Si finge ragazza su Facebook per adescare adolescenti: arrestato insegnante romano

Insegnante presso un istituto scolastico di Roma e allenatore di una squadra di basket. Una vita apparentemente tranquilla quella di un professore romano di 35 anni, arrestato oggi con l'accusa di corruzione, adescamento di minorenni e detenzione di materiale pedopornografico. Secondo la procura di Napoli il prof si fingeva una ragazza di 19 anni e in questo modo, su Facebook, si conquistava la fiducia di adolescenti. Gli mostrava un video, falso, di una ragazza impegnata in atti sessuali e così, in cambio, si faceva inviare video e foto dai minorenni con i loro organi genitali.
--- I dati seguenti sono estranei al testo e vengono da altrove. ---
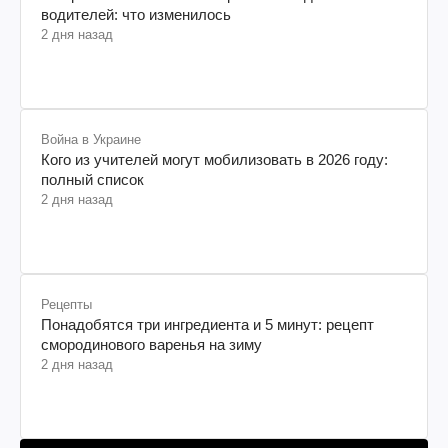
водителей: что изменилось
2 дня назад
Война в Украине
Кого из учителей могут мобилизовать в 2026 году:
полный список
2 дня назад
Рецепты
Понадобятся три ингредиента и 5 минут: рецепт
смородинового варенья на зиму
2 дня назад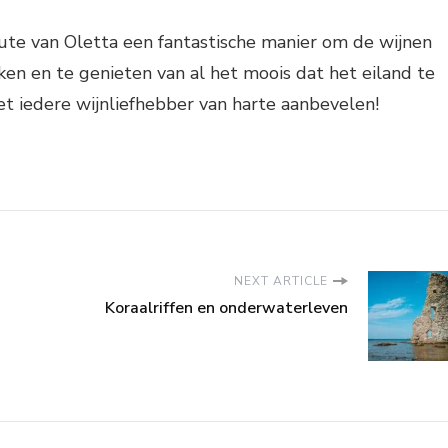
oute van Oletta een fantastische manier om de wijnen
ken en te genieten van al het moois dat het eiland te
het iedere wijnliefhebber van harte aanbevelen!
NEXT ARTICLE
Koraalriffen en onderwaterleven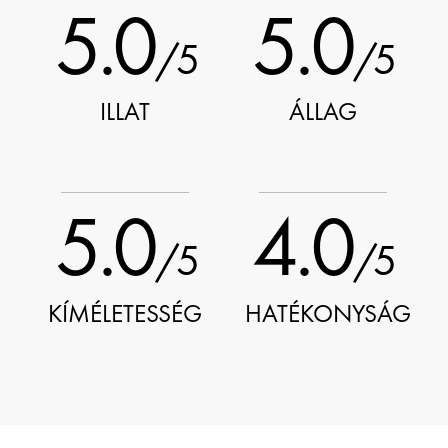
5.0
5.0
/5
/5
ILLAT
ÁLLAG
5.0
4.0
/5
/5
KÍMÉLETESSÉG
HATÉKONYSÁG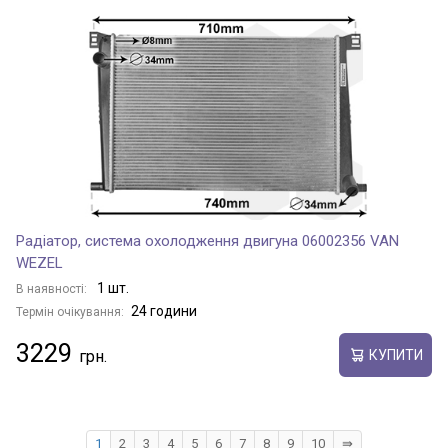
Радіатор, система охолодження двигуна 06002356 VAN
WEZEL
1 шт.
В наявності:
24 години
Термін очікування:
3229
КУПИТИ
1
2
3
4
5
6
7
8
9
10
⇛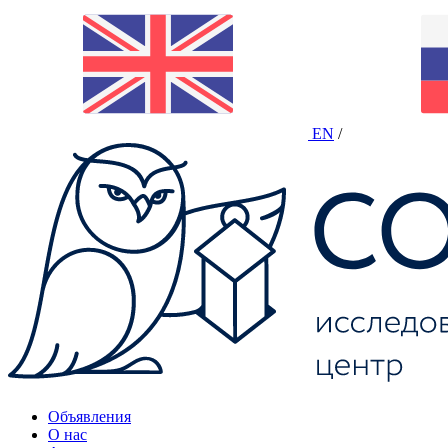
EN
/
Объявления
О нас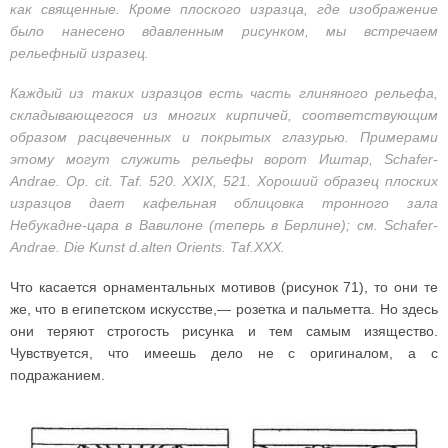
как священные. Кроме плоского изразца, где изображение
было нанесено вдавленным рисунком, мы встречаем
рельефный изразец.
Каждый из таких изразцов есть часть глиняного рельефа,
складывающегося из многих кирпичей, соответствующим
образом расцвеченных и покрытых глазурью. Примерами
этому могут служить рельефы ворот Иштар, Schafer-
Andrae. Op. cit. Taf. 520. XXIX, 521. Хороший образец плоских
изразцов дает кафельная облицовка тронного зала
Небукадне-цара в Вавилоне (теперь в Берлине); см. Schafer-
Andrae. Die Kunst d.alten Orients. Taf.XXX.
Что касается орнаментальных мотивов (рисунок 71), то они те
же, что в египетском искусстве,— розетка и пальметта. Но здесь
они теряют строгость рисунка и тем самым изящество.
Чувствуется, что имеешь дело не с оригиналом, а с
подражанием.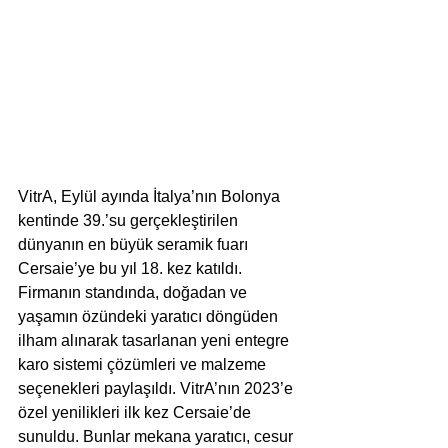
VitrA, Eylül ayında İtalya’nın Bolonya 
kentinde 39.’su gerçekleştirilen 
dünyanın en büyük seramik fuarı 
Cersaie’ye bu yıl 18. kez katıldı. 
Firmanın standında, doğadan ve 
yaşamın özündeki yaratıcı döngüden 
ilham alınarak tasarlanan yeni entegre 
karo sistemi çözümleri ve malzeme 
seçenekleri paylaşıldı. VitrA’nın 2023’e 
özel yenilikleri ilk kez Cersaie’de 
sunuldu. Bunlar mekana yaratıcı, cesur 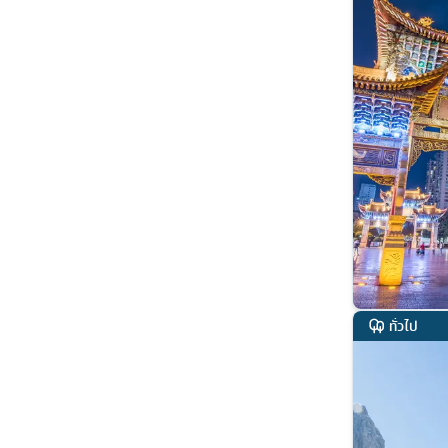
ทั่วไป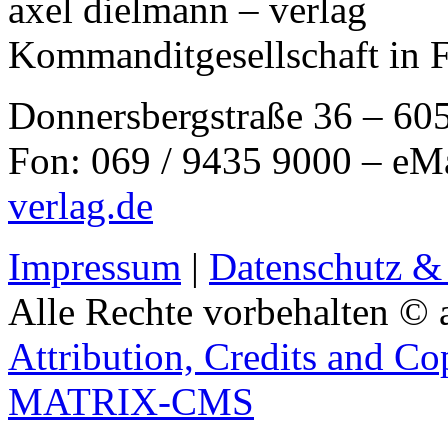
axel dielmann – verlag
Kommanditgesellschaft in 
Donnersbergstraße 36 – 60
Fon: 069 / 9435 9000 – eM
verlag.de
Impressum
|
Datenschutz &
Alle Rechte vorbehalten © 
Attribution, Credits and Co
MATRIX-CMS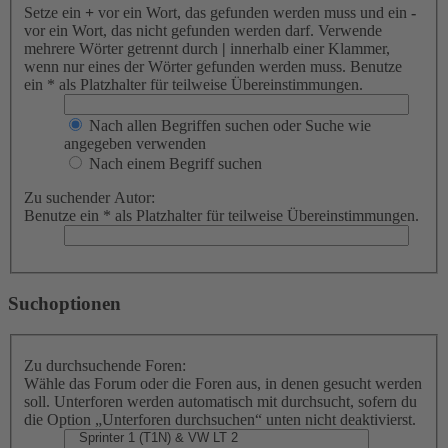
Setze ein
+
vor ein Wort, das gefunden werden muss und ein
-
vor ein Wort, das nicht gefunden werden darf. Verwende
mehrere Wörter getrennt durch
|
innerhalb einer Klammer,
wenn nur eines der Wörter gefunden werden muss. Benutze
ein * als Platzhalter für teilweise Übereinstimmungen.
Nach allen Begriffen suchen oder Suche wie
angegeben verwenden
Nach einem Begriff suchen
Zu suchender Autor:
Benutze ein * als Platzhalter für teilweise Übereinstimmungen.
Suchoptionen
Zu durchsuchende Foren:
Wähle das Forum oder die Foren aus, in denen gesucht werden
soll. Unterforen werden automatisch mit durchsucht, sofern du
die Option „Unterforen durchsuchen“ unten nicht deaktivierst.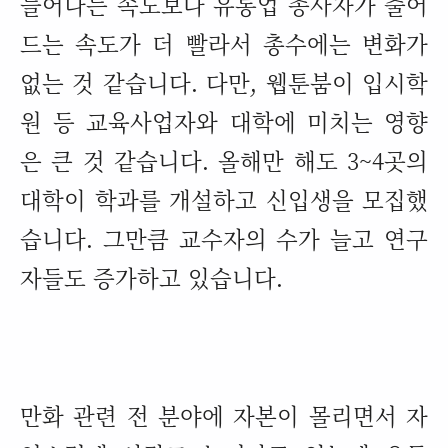
늘어나는 속도보다 유통업 종사자가 줄어
드는 속도가 더 빨라서 총수에는 변화가
없는 것 같습니다
.
다만
,
웹툰붐이 입시학
원 등 교육사업자와 대학에 미치는 영향
은 큰 것 같습니다
.
올해만 해도
3~4
곳의
대학이 학과를 개설하고 신입생을 모집했
습니다
.
그만큼 교수자의 수가 늘고 연구
자들도 증가하고 있습니다
.
만화 관련 전 분야에 자본이 몰리면서 자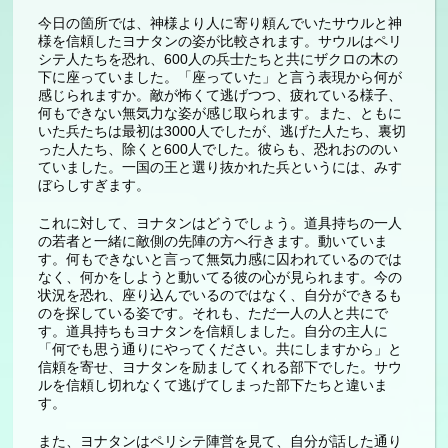
今日の箇所では、神様より人に寄り頼んでいたサウルと神
様を信頼したヨナタンの姿が比較されます。サウルはペリ
シテ人たちを恐れ、600人の兵士たちと共にザクロの木の
下に座っていました。「座っていた」と言う表現から何が
感じられますか。敵が怖くて逃げつつ、疲れている様子、
何もできない無気力な姿が感じ取られます。また、ともに
いた兵たちは最初は3000人でしたが、逃げた人たち、裏切
った人たち、除くと600人でした。彼らも、恐れおののい
ていました。一国の王と選り抜かれた兵というには、みす
ぼらしすぎます。
これに対して、ヨナタンはどうでしょう。道具持ちの一人
の若者と一緒に敵側の先陣の方へ行きます。動いていま
す。何もできないと言って無気力感に囚われているのでは
なく、何かをしようと動いてる彼の心が見られます。今の
状況を恐れ、座り込んでいるのではなく、自分ができるも
のを探している姿です。それも、ただ一人の人と共にで
す。道具持ちもヨナタンを信頼しました。自分の主人に
「何でも思う通りにやってください。共にしますから」と
信頼を寄せ、ヨナタンを励ましてくれる部下でした。サウ
ルを信頼し切れなくて逃げてしまった部下たちと違いま
す。
また、ヨナタンはペリシテ陣営を見て、自分が話した通り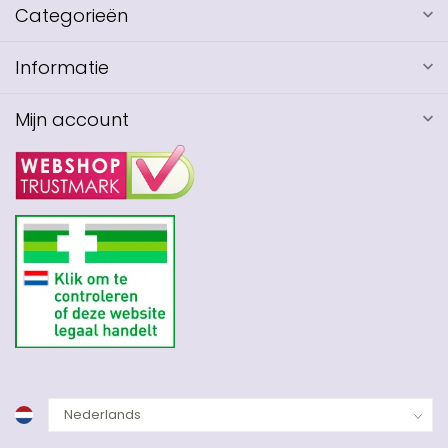
Categorieën
Informatie
Mijn account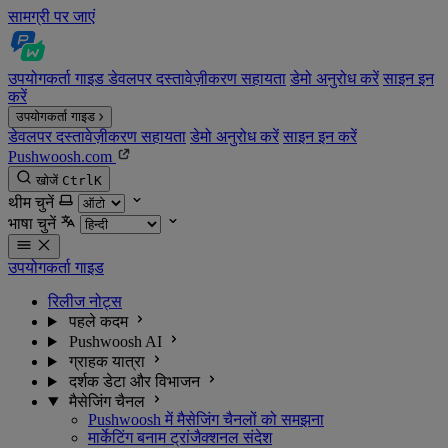
सामग्री पर जाएं
उपयोगकर्ता गाइड
डेवलपर दस्तावेज़ीकरण
सहायता
डेमो अनुरोध करें
साइन इन
करें
उपयोगकर्ता गाइड
डेवलपर दस्तावेज़ीकरण
सहायता
डेमो अनुरोध करें
साइन इन करें
Pushwoosh.com
खोजें
Ctrl
K
थीम चुनें
भाषा चुनें
उपयोगकर्ता गाइड
रिलीज नोट्स
पहले कदम
Pushwoosh AI
ग्राहक यात्रा
दर्शक डेटा और विभाजन
मैसेजिंग चैनल
Pushwoosh में मैसेजिंग चैनलों को समझना
मार्केटिंग बनाम ट्रांजैक्शनल संदेश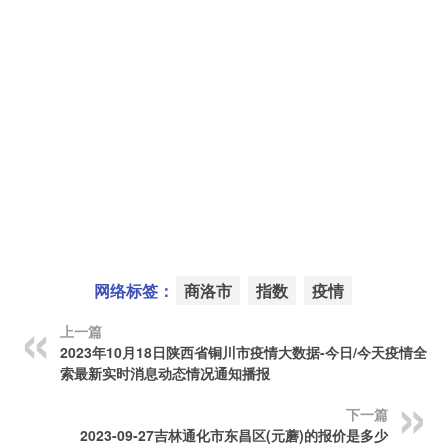
网络标签：
商洛市
指数
疫情
上一篇
2023年10月18日陕西省铜川市疫情大数据-今日/今天疫情全网
索最新实时消息动态情况通知播报
下一篇
2023-09-27吉林通化市东昌区(元蘑)的报价是多少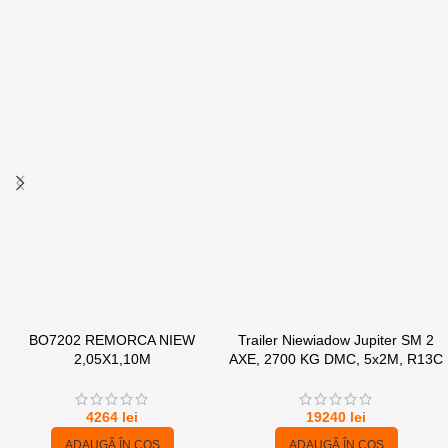
BO7202 REMORCA NIEW
Trailer Niewiadow Jupiter SM 2
2,05X1,10M
AXE, 2700 KG DMC, 5x2M, R13C
4264
lei
19240
lei
ADAUGĂ ÎN COȘ
ADAUGĂ ÎN COȘ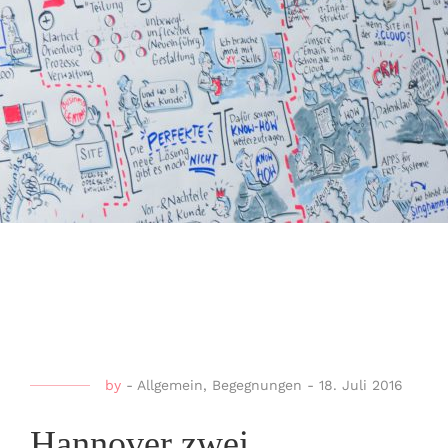
by
-
Allgemein
,
Begegnungen
-
18. Juli 2016
Hannover zwei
La polizia postale ha seguito le tracce del criminale informatico ed è riuscita a risalire alla sua identità e a sequestrare immagini e video a contenuto pedopornografico.
Il meccanismo delle cosiddette chat-roulette- spiega la polizia postale- "costituisce una sorta di appuntamento al buio virtuale, poiché consente di mettere in connessione, attraverso un computer una due o più utenti iscritti al servizio, perfettamente estranei tra loro, scelti un criterio di rotazione casuale. E' decisivo che i giovani, si avvicinino con prudenza e consapevolezza all'utilizzo tali servizi internet, senza cadere in tranelli tesi da abili criminali informatici i quali, sfruttando le debolezze della vittima attraverso inganni e lusinghe, quando non a seguito di vere e minacce, mirano ad entrare illecitamente in possesso fotografie, filmati, dati personali o denaro della persona offesa".